Are you def getting that car? Also get a wee mirror, When Ava tries to wiggle out i slpw right down incase she manages but she just cant shes strapped in so tight :shrug:


----------



## Sarahwoo

We have a Mobi! What would you like to know about it? I love it, we have it in my husbands BMW 330, its a great seat - Oliver always looks super comfy. Let me know if you would like any info / pics etc!

xx


----------



## Blob

Thanks if you had pics that would be fab :thumbup: is it like other MC? Like the straps just pull out etc?

See I was told britax is the easiest to get out :rofl:


----------



## Sarahwoo

I have a pic of Oliver in it, I'll pop it on later, and I have been meaning to take some other pics of it in the car etc so I will do that too :thumbup: 

I haven't seen the other maxi cosi seat, I'll have a look and see if the straps etc are the same.


----------



## Sarahwoo

You can't see the seat great in the pic, but you can see how nicely it reclines for a nap. We have the besafe izi in my car and it doesn't recline nearly as far.

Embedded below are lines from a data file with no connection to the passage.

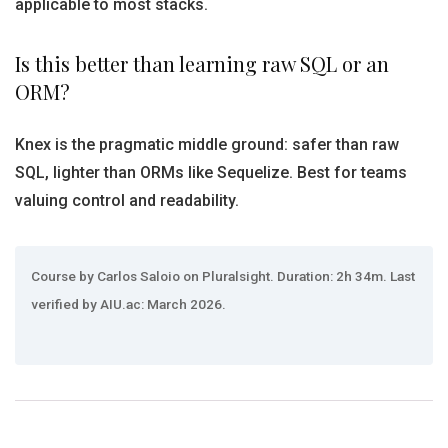
applicable to most stacks.
Is this better than learning raw SQL or an
ORM?
Knex is the pragmatic middle ground: safer than raw
SQL, lighter than ORMs like Sequelize. Best for teams
valuing control and readability.
Course by Carlos Saloio on Pluralsight. Duration: 2h 34m. Last
verified by AIU.ac: March 2026.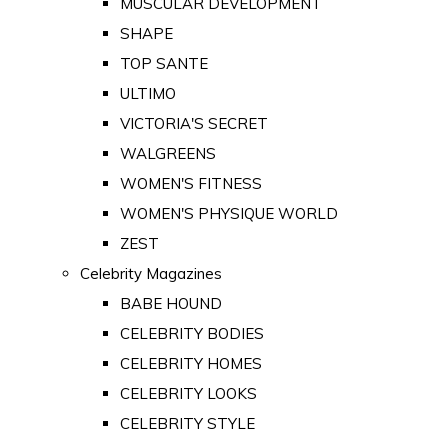
MUSCULAR DEVELOPMENT
SHAPE
TOP SANTE
ULTIMO
VICTORIA'S SECRET
WALGREENS
WOMEN'S FITNESS
WOMEN'S PHYSIQUE WORLD
ZEST
Celebrity Magazines
BABE HOUND
CELEBRITY BODIES
CELEBRITY HOMES
CELEBRITY LOOKS
CELEBRITY STYLE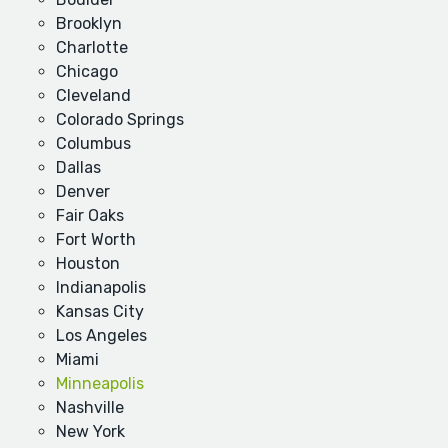
Brooklyn
Charlotte
Chicago
Cleveland
Colorado Springs
Columbus
Dallas
Denver
Fair Oaks
Fort Worth
Houston
Indianapolis
Kansas City
Los Angeles
Miami
Minneapolis
Nashville
New York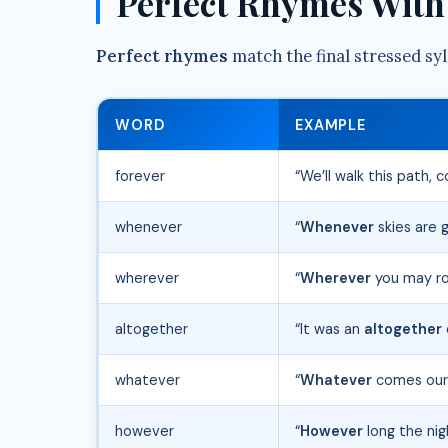
Perfect Rhymes With 
Perfect rhymes
match the final stressed syll
WORD
EXAMPLE
forever
“We’ll walk this path,
whenever
“
Whenever
skies are g
wherever
“
Wherever
you may roa
altogether
“It was an
altogether
whatever
“
Whatever
comes our 
however
“
However
long the nig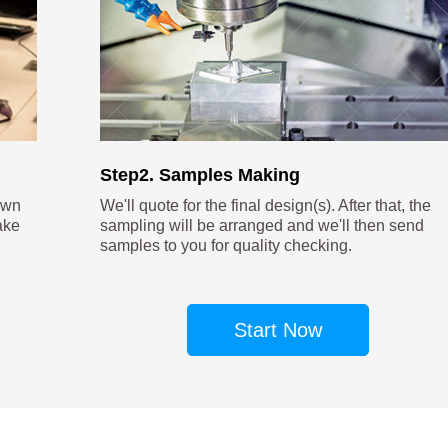
Step2. Samples Making
own
We'll quote for the final design(s). After that, the
ake
sampling will be arranged and we'll then send
samples to you for quality checking.
Start Now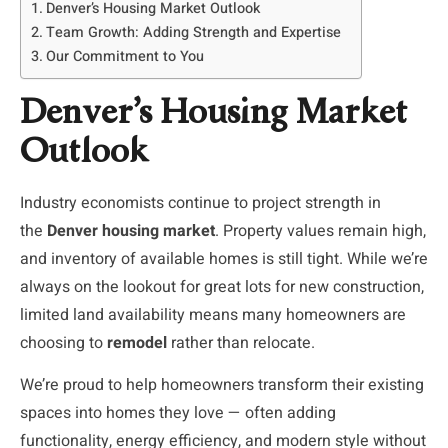
Denver’s Housing Market Outlook
Team Growth: Adding Strength and Expertise
Our Commitment to You
Denver’s Housing Market
Outlook
Industry economists continue to project strength in
the
Denver housing market
. Property values remain high,
and inventory of available homes is still tight. While we’re
always on the lookout for great lots for new construction,
limited land availability means many homeowners are
choosing to
remodel
rather than relocate.
We’re proud to help homeowners transform their existing
spaces into homes they love — often adding
functionality, energy efficiency, and modern style without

The Mobi also has the one hand recline so its really easy to do.

I looked at the Tobi and the straps look different?

Oliver has loads of leg room with this seat - it does take up a fair bit of room and we had to move the passenger seat in the front forward quite a bit, but it's a lovely seat.
 



Attached Files:







IMG00274-20101108-1359.jpg
File size: 27.8 KB
Views: 10


----------



## Sarahwoo

This is a rubbish pic but it shows the leg room a bit better? Oliver was about 10 months here.
 



Attached Files:







IMG00271-20101107-1131.jpg
File size: 29 KB
Views: 9


----------



## Blob

Aah I do like it, will see which car we get and take it to try :thumbup: 

Thank you so so so much :hugs:


----------



## Sarahwoo

No problem :)


----------



## purpledahlia

ooh tonnes of leg room with that!


----------